━━━━━ THE INPUT ━━━━━

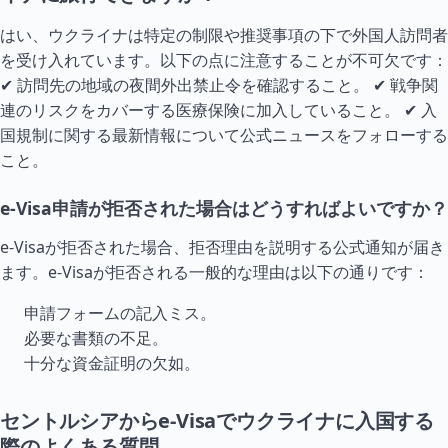
はい、ウクライナは特定の制限や推奨事項の下で外国人訪問者
を受け入れています。以下の点に注意することが不可欠です：
✔ 訪問先の地域の夜間外出禁止令を確認すること。 ✔ 戦争関
連のリスクをカバーする医療保険に加入していること。 ✔ 入
国規制に関する最新情報について公式ニュースをフォローする
こと。
e-Visa申請が拒否された場合はどうすればよいですか？
e-Visaが拒否された場合、拒否理由を説明する公式通知が届き
ます。e-Visaが拒否される一般的な理由は以下の通りです：
申請フォームの記入ミス。
必要な書類の不足。
十分な資金証明の欠如。
セントルシアからe-Visaでウクライナに入国する
際のよくある質問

━━━━━

§ PROMPT: Recast the text lines of the listing as a Markdown table with the columns "No." and "Line," numbering each line in order and skipping any blank ones. Leave the pictures out of your answer.

§ SOLUTION TO THIS PROBLEM:
| No. | Line |
|---|---|
| 1 | はい、ウクライナは特定の制限や推奨事項の下で外国人訪問者 |
| 2 | を受け入れています。以下の点に注意することが不可欠です： |
| 3 | ✔ 訪問先の地域の夜間外出禁止令を確認すること。 ✔ 戦争関 |
| 4 | 連のリスクをカバーする医療保険に加入していること。 ✔ 入 |
| 5 | 国規制に関する最新情報について公式ニュースをフォローする |
| 6 | こと。 |
| 7 | e-Visa申請が拒否された場合はどうすればよいですか？ |
| 8 | e-Visaが拒否された場合、拒否理由を説明する公式通知が届き |
| 9 | ます。e-Visaが拒否される一般的な理由は以下の通りです： |
| 10 | 申請フォームの記入ミス。 |
| 11 | 必要な書類の不足。 |
| 12 | 十分な資金証明の欠如。 |
| 13 | セントルシアからe-Visaでウクライナに入国する |
| 14 | 際のよくある質問 |